The paper I linked to so many paragraphs ago is a good shot, though, at taming this stuff for plain glucose-style glycosylation. The authors have a glycosyl fluoride protocol worked out (calcium hydroxide turns out to be a key addition) that seems to give pretty solid results on tyrosines (and phenols in general). What’s really impressive is that it works under aqueous conditions, using an unprotected sugar, and works on native (unprotected) proteins and peptides. It’s not perfect – you still get some glycosylation on other residues (serine, etc.), but it’s certainly the best I’ve ever seen. It would be interesting to see what happens when you try it on a protein with several possible tyrosines or with competing Cys residues, and I get the impression that the authors are heading there next. But even as it stands, this looks like a significantly better option than anything else out there for fast one-step glycosylation without messing around with protecting groups.

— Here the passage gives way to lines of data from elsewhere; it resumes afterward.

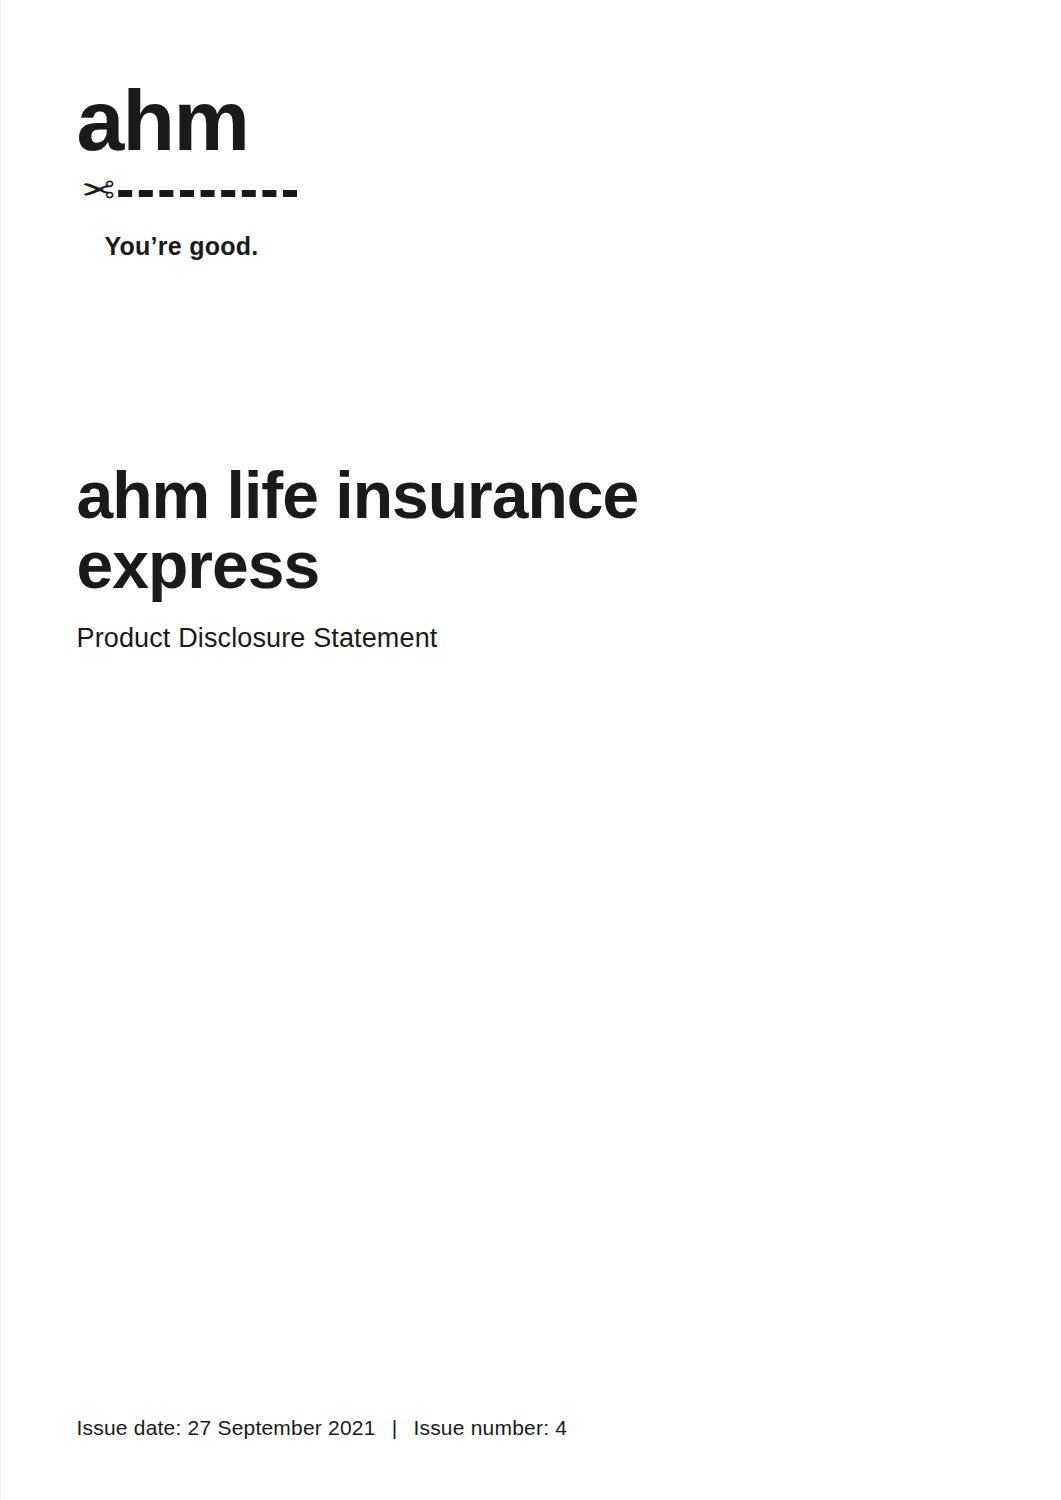ahm
✂
You’re good.
ahm life insurance express
Product Disclosure Statement
Issue date: 27 September 2021 | Issue number: 4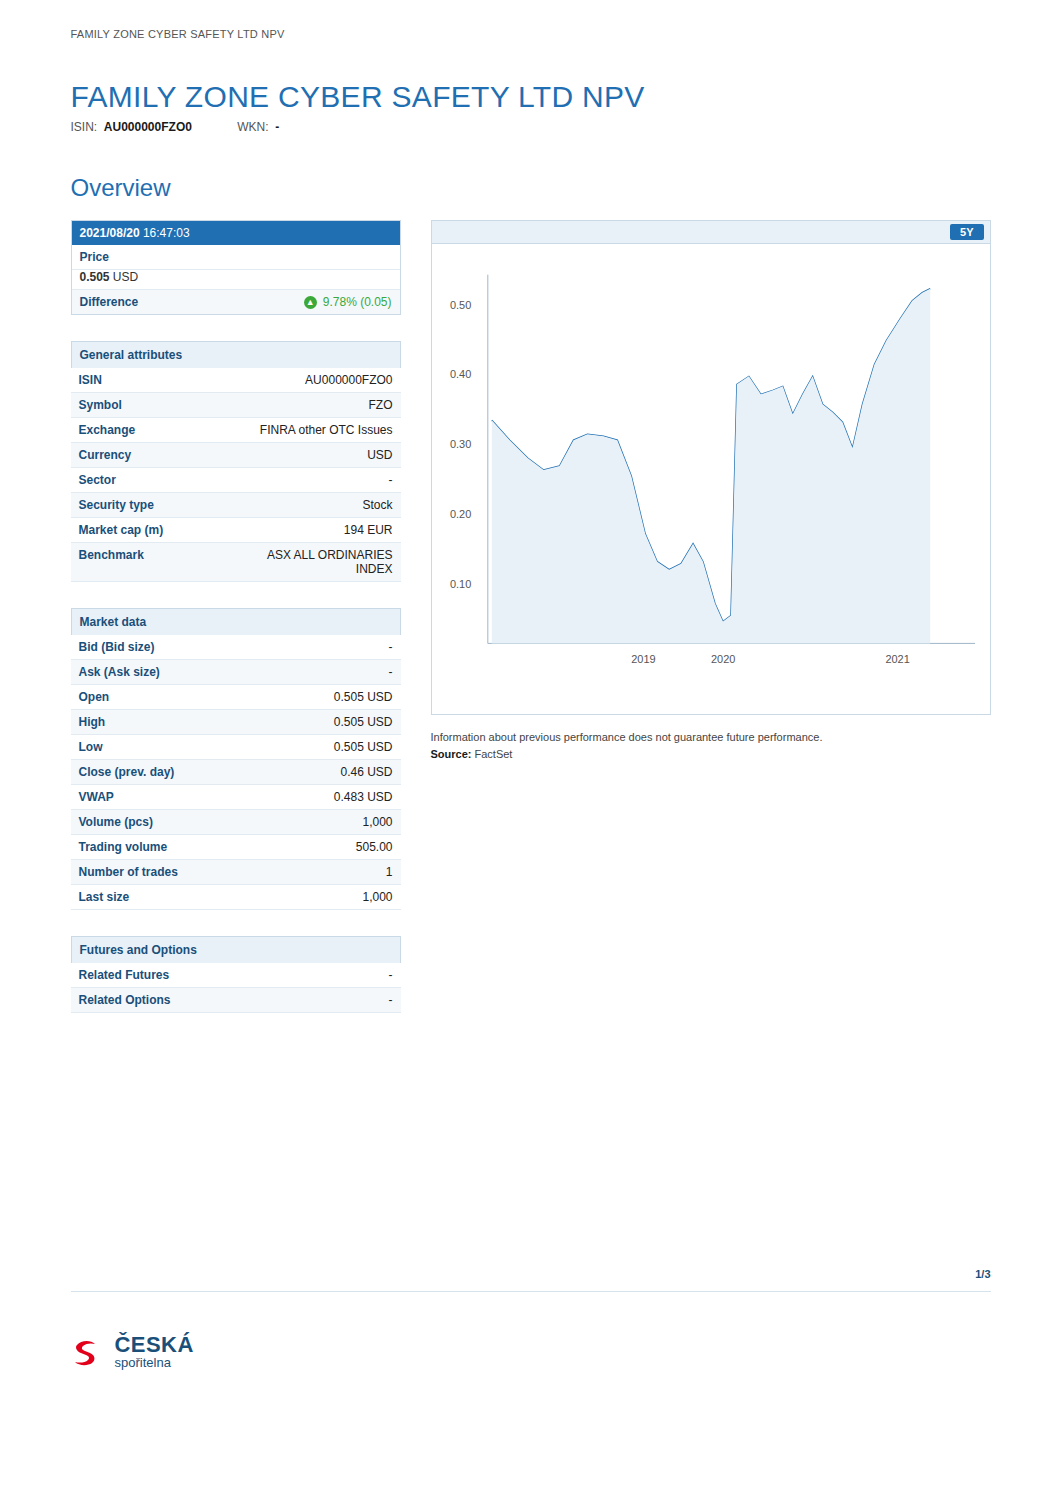FAMILY ZONE CYBER SAFETY LTD NPV
FAMILY ZONE CYBER SAFETY LTD NPV
ISIN: AU000000FZO0 WKN: -
Overview
2021/08/20 16:47:03
Price
0.505 USD
Difference ▲ 9.78% (0.05)
General attributes
| ISIN | AU000000FZO0 |
| Symbol | FZO |
| Exchange | FINRA other OTC Issues |
| Currency | USD |
| Sector | - |
| Security type | Stock |
| Market cap (m) | 194 EUR |
| Benchmark | ASX ALL ORDINARIES INDEX |
Market data
| Bid (Bid size) | - |
| Ask (Ask size) | - |
| Open | 0.505 USD |
| High | 0.505 USD |
| Low | 0.505 USD |
| Close (prev. day) | 0.46 USD |
| VWAP | 0.483 USD |
| Volume (pcs) | 1,000 |
| Trading volume | 505.00 |
| Number of trades | 1 |
| Last size | 1,000 |
Futures and Options
| Related Futures | - |
| Related Options | - |
5Y
0.50 0.40 0.30 0.20 0.10 2019 2020 2021
Information about previous performance does not guarantee future performance.
Source: FactSet
1/3
ČESKÁ
spořitelna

The sorts of tools that are available for synthesizing, manipulating, and analyzing proteins and nucleic acids are (in general) just not available for carbohydrates. They either don’t exist anywhere or haven’t been domesticated from their biochemical forms. Only in recent years has the dream of automated polysaccharide synthesis come close to reality. Even in this paper, it’s worth noting that the authors weren’t really able to tell what all those other minor glycosylated side products were; it would be a major effort to run all those down. But this stuff is important, and every new technique that makes it easier to work in the area is welcome.